Addr is a word address; the bottom 2 bits of the PC are always 0; and the top 4 bits of the PC are unchanged (AFTER incrementing by 4).

This is quite easy to add and smells like a good final exam question.

### What's Wrong

Some instructions are likely slower than others and we must set the clock cycle time long enough for the slowest. The disparity between the cycle times needed for different instructions is quite significant when one considers implementing more difficult instructions, like divide and floating point ops. Actually, if we considered cache misses, which result in references to external DRAM, the cycle time ratios exceed 100.

Possible solutions

• Variable length cycle. How do we do it?
• Asynchronous logic
• Self-timed logic.
• No clock. Instead each signal (or group of signals) is coupled with another signal that changes only when the first signal (or group) is stable.
• Hard to debug.
• Multicycle instructions.
• More complicated instructions have more cycles.
• Since only one instruction is executed at a time, can reuse a single ALU and other resourses during different cycles.
• It is in the book right at this point but we are not covering it now; perhaps later.

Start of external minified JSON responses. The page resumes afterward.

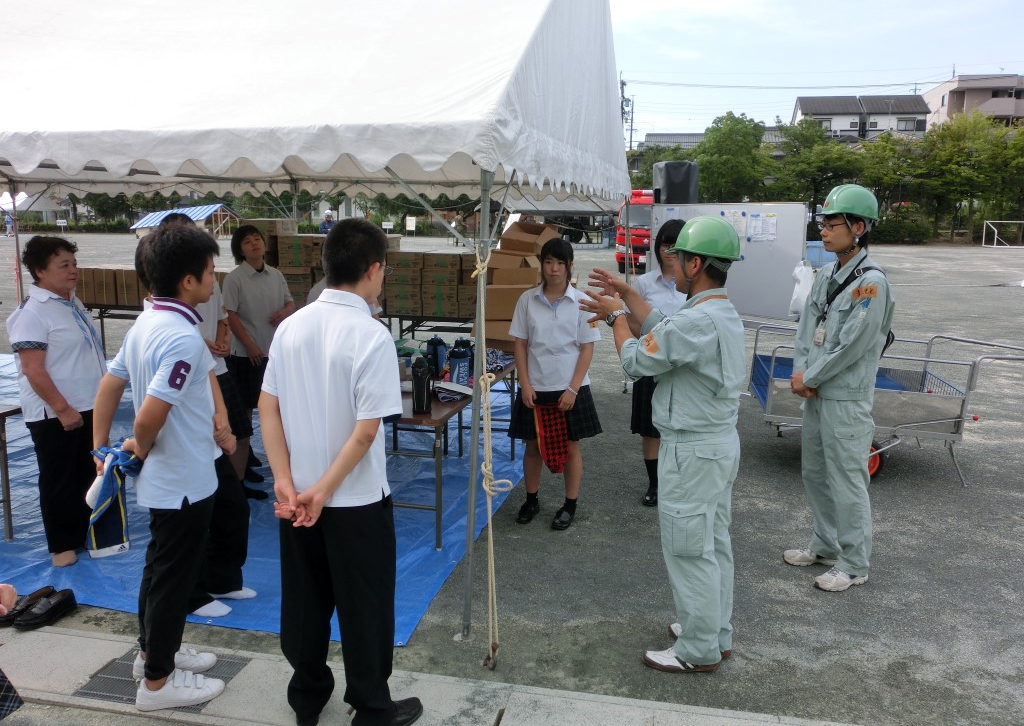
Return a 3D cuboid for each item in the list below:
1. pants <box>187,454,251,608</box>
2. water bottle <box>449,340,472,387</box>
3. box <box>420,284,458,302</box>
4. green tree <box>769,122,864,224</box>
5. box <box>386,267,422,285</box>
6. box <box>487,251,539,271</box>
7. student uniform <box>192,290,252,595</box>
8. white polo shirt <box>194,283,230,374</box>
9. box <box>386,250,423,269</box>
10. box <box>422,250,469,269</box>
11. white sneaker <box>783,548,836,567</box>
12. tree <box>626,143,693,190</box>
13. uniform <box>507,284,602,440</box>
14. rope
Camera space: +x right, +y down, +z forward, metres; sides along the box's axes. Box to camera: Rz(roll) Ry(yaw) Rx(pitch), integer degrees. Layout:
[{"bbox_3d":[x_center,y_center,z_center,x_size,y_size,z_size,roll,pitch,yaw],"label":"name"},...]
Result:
[{"bbox_3d":[-1.326,0.630,3.618,0.310,0.860,0.360,1,10,-1],"label":"pants"},{"bbox_3d":[-0.316,0.042,5.083,0.110,0.270,0.110,0,10,-4],"label":"water bottle"},{"bbox_3d":[-0.731,-0.776,9.054,0.405,0.172,0.370,3,10,13],"label":"box"},{"bbox_3d":[22.596,-13.624,62.558,7.400,9.210,7.400,0,10,0],"label":"green tree"},{"bbox_3d":[-1.130,-0.967,9.116,0.405,0.172,0.370,3,10,13],"label":"box"},{"bbox_3d":[0.011,-0.751,6.218,0.380,0.180,0.310,-1,11,-3],"label":"box"},{"bbox_3d":[-1.317,0.375,3.572,0.330,1.360,0.430,1,10,3],"label":"student uniform"},{"bbox_3d":[-1.864,-0.195,4.924,0.480,0.630,0.280,-5,12,-30],"label":"white polo shirt"},{"bbox_3d":[-1.106,-1.131,9.081,0.405,0.172,0.370,3,10,13],"label":"box"},{"bbox_3d":[-0.652,-1.036,8.304,0.365,0.150,0.370,2,11,11],"label":"box"},{"bbox_3d":[1.557,0.984,4.326,0.285,0.110,0.105,-1,10,-6],"label":"white sneaker"},{"bbox_3d":[11.216,-13.245,64.671,5.800,7.550,5.800,0,10,0],"label":"tree"},{"bbox_3d":[0.227,-0.002,4.610,0.520,0.875,0.320,2,11,12],"label":"uniform"},{"bbox_3d":[-0.095,0.367,3.205,0.140,1.618,0.250,2,10,6],"label":"rope"}]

Even Faster (we are not covering this).

• Pipeline the cycles.
• Since at one time we will have several instructions active, each at a different cycle, the resources can't be reused (e.g., more than one instruction might need to do a register read/write at one time).
• Pipelining is more complicated than the single cycle implementation we did.
• This was the basic RISC technology on the 1980s.
• A pipelined implementation of the MIPS CPU is covered in chapter 6.
• Multiple datapaths (superscalar).
• Issue several instructions each cycle and the hardware figures out dependencies and only executes instructions when the dependencies are satisfied.
• Much more logic required, but conceptually not too difficult providing the system executes instructions in order.
• Pretty hairy if out of order (OOO) exectuion is permitted.
• Current high end processors are all OOO superscalar (and are indeed pretty hairy).
• A very modern consideration is that performance per transistor is going down and that it would/might be better to have many simple processors on a chip rather that one or a few complicated ones
• VLIW (Very Long Instruction Word)
• User (i.e., the compiler) packs several instructions into one superinstruction called a very long instruction.
• User guarentees that there are no dependencies within a superinstruction.
• Hardware still needs multiple datapaths (indeed the datapaths are not so different from superscalar).
• The hairy control for superscalar (especially OOO superscalar) is not needed since the dependency checking is done by the compiler, not the hardware.
• Was proposed and tried in 80s, but was dominated by superscalar.
• A comeback (?) with Intel's EPIC (Explicitly Parallel Instruction Computer) architecture.
• Called IA-64 (Intel Architecture 64-bits); the first implementation was called Merced and now has a funny name (Itanium). It became available in the 1990s
• It has other features as well (e.g. predication).
• The x86, Pentium, etc are called IA-32.
• Has not done well and appears dead/dieing.